— TASK STATEMENT —
All entries that follow are to be printed exactly as written.

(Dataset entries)
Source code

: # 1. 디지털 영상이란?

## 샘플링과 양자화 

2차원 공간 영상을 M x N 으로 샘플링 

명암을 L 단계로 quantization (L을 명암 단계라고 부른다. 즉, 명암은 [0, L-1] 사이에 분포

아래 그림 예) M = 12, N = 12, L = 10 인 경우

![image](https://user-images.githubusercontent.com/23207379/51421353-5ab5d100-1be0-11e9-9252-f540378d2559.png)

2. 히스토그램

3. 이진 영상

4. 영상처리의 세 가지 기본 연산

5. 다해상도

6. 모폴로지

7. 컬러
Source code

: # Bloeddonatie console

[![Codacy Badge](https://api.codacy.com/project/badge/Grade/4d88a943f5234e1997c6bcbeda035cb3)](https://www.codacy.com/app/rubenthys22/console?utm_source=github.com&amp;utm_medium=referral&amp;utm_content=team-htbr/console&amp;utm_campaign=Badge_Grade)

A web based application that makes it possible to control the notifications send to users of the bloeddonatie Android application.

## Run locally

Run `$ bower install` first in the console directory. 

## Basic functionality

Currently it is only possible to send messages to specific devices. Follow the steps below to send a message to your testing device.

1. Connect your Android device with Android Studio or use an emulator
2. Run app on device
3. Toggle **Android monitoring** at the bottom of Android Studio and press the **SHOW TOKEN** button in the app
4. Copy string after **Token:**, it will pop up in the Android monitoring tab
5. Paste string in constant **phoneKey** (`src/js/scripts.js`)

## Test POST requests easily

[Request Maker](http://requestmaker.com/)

— RESPONSE BOX —
Source code

: # 1. 디지털 영상이란?

## 샘플링과 양자화 

2차원 공간 영상을 M x N 으로 샘플링 

명암을 L 단계로 quantization (L을 명암 단계라고 부른다. 즉, 명암은 [0, L-1] 사이에 분포

아래 그림 예) M = 12, N = 12, L = 10 인 경우

![image](https://user-images.githubusercontent.com/23207379/51421353-5ab5d100-1be0-11e9-9252-f540378d2559.png)

2. 히스토그램

3. 이진 영상

4. 영상처리의 세 가지 기본 연산

5. 다해상도

6. 모폴로지

7. 컬러
Source code

: # Bloeddonatie console

[![Codacy Badge](https://api.codacy.com/project/badge/Grade/4d88a943f5234e1997c6bcbeda035cb3)](https://www.codacy.com/app/rubenthys22/console?utm_source=github.com&amp;utm_medium=referral&amp;utm_content=team-htbr/console&amp;utm_campaign=Badge_Grade)

A web based application that makes it possible to control the notifications send to users of the bloeddonatie Android application.

## Run locally

Run `$ bower install` first in the console directory. 

## Basic functionality

Currently it is only possible to send messages to specific devices. Follow the steps below to send a message to your testing device.

1. Connect your Android device with Android Studio or use an emulator
2. Run app on device
3. Toggle **Android monitoring** at the bottom of Android Studio and press the **SHOW TOKEN** button in the app
4. Copy string after **Token:**, it will pop up in the Android monitoring tab
5. Paste string in constant **phoneKey** (`src/js/scripts.js`)

## Test POST requests easily

[Request Maker](http://requestmaker.com/)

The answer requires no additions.